Besides getting more school aid, which should restore many of the programming cuts and positions that districts had been projecting, NYSUT activists prevented a number of bad bills from becoming law, including a loophole that could have allowed all school districts to waive special education requirements in law and regulation.

NYSUT also cheered the increase in the minimum wage and an extension of the millionaires' tax on high-wage earners.

"Those two proposals show that lawmakers are receiving our message, and running with it," Pallotta said, vowing the union would keep up the pressure. "We have our playbook now for the spring and we still have much to work on," including preventing irresponsible voucher schemes, passing the Truth About Testing Act of 2012 and reforming the state's property tax cap.

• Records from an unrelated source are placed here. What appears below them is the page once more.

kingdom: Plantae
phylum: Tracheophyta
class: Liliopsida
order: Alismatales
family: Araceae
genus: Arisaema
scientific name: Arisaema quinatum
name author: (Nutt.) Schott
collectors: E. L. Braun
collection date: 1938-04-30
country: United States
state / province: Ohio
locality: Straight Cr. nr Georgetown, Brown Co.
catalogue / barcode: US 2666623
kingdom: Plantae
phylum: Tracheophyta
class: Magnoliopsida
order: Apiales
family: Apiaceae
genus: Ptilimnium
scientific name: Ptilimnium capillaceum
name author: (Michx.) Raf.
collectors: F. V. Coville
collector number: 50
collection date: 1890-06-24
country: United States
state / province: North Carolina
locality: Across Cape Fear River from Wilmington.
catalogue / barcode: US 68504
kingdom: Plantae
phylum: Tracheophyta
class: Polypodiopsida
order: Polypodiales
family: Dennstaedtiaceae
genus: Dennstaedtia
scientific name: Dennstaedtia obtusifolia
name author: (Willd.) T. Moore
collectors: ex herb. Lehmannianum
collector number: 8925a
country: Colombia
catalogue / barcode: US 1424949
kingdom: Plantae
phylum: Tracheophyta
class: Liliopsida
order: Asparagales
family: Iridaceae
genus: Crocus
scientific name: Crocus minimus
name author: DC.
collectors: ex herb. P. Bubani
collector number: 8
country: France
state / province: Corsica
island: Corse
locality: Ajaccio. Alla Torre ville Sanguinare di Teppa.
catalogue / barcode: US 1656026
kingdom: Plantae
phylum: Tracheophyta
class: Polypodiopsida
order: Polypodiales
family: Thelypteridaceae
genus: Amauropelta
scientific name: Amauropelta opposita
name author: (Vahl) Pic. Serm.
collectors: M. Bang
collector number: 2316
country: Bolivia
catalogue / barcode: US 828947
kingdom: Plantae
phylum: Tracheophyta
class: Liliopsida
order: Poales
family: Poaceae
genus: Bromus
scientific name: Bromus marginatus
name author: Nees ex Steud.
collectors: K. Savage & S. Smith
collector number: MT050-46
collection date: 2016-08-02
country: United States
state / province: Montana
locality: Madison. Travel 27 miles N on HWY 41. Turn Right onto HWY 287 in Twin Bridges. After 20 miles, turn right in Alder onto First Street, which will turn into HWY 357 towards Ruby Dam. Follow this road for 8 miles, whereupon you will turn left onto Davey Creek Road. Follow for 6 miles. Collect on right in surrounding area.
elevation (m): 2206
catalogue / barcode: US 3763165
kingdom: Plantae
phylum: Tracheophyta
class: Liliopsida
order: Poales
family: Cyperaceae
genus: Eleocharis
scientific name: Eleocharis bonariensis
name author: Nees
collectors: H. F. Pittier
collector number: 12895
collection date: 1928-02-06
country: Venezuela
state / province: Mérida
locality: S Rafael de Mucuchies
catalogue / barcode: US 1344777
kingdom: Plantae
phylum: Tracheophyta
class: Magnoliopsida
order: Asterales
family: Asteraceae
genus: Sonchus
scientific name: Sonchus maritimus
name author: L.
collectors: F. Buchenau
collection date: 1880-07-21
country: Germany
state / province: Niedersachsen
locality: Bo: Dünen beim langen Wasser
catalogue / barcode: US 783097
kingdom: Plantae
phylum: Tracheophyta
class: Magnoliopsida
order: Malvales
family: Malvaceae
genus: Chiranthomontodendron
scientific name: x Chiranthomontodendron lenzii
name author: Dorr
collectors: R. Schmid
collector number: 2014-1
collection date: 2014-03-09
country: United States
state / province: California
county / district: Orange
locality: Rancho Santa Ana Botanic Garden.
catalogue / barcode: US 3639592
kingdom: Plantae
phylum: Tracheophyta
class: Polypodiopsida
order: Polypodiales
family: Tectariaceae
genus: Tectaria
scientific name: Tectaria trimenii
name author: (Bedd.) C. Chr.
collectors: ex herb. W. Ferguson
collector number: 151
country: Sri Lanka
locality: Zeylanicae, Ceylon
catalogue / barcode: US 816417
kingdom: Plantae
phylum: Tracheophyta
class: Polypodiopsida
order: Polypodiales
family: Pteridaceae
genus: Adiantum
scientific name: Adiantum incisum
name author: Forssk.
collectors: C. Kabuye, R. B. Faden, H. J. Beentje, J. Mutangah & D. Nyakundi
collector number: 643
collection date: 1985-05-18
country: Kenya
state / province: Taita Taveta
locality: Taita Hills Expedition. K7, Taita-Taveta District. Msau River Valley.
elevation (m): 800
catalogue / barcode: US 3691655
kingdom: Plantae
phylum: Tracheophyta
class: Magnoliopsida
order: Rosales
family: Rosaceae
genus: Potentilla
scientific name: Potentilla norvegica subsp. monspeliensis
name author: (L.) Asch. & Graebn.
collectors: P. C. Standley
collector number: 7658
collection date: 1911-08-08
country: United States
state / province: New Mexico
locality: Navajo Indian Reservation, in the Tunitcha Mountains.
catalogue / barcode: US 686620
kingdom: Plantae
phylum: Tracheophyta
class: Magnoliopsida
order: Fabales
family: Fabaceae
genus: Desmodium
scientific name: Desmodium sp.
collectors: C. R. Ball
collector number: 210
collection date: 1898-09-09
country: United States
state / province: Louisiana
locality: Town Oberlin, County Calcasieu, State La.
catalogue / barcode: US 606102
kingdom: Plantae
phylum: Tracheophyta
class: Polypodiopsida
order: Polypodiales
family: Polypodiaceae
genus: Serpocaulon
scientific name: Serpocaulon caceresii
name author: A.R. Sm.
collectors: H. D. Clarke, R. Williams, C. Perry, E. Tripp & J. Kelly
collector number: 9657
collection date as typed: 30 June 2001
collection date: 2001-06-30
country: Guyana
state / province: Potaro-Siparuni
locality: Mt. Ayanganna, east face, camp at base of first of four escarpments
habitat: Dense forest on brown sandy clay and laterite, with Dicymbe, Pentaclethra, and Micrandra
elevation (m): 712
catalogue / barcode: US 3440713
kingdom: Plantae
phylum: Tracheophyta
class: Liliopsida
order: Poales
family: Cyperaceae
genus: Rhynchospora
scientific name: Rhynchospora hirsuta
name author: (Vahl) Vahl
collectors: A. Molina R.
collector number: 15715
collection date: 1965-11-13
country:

NYSUT activists will continue to ask lawmakers to amend the irresponsible tax cap law to exempt school safety measures, costs from natural disasters and other items that are extraordinary or beyond the control of school districts. They say lawmakers need to replace the 60 percent supermajority required to exceed the cap with a simple majority. NYSUT is challenging the tax cap in court.

Keeping tax cap reform a priority is welcome to members like Rachel Busher, a member of New Paltz United Teachers, who told lawmakers in March about how the tax cap is stealing opportunities from students.

A remedial teacher, Busher has six students for 20 minutes at a time, when it should really be four students for 30 minutes. Drama club, art club, chorus and band are "all clubs that were cut since the 2 percent tax cap," went into effect, said Busher. "We've cut pre-K and after-school." Special education services also have been cut.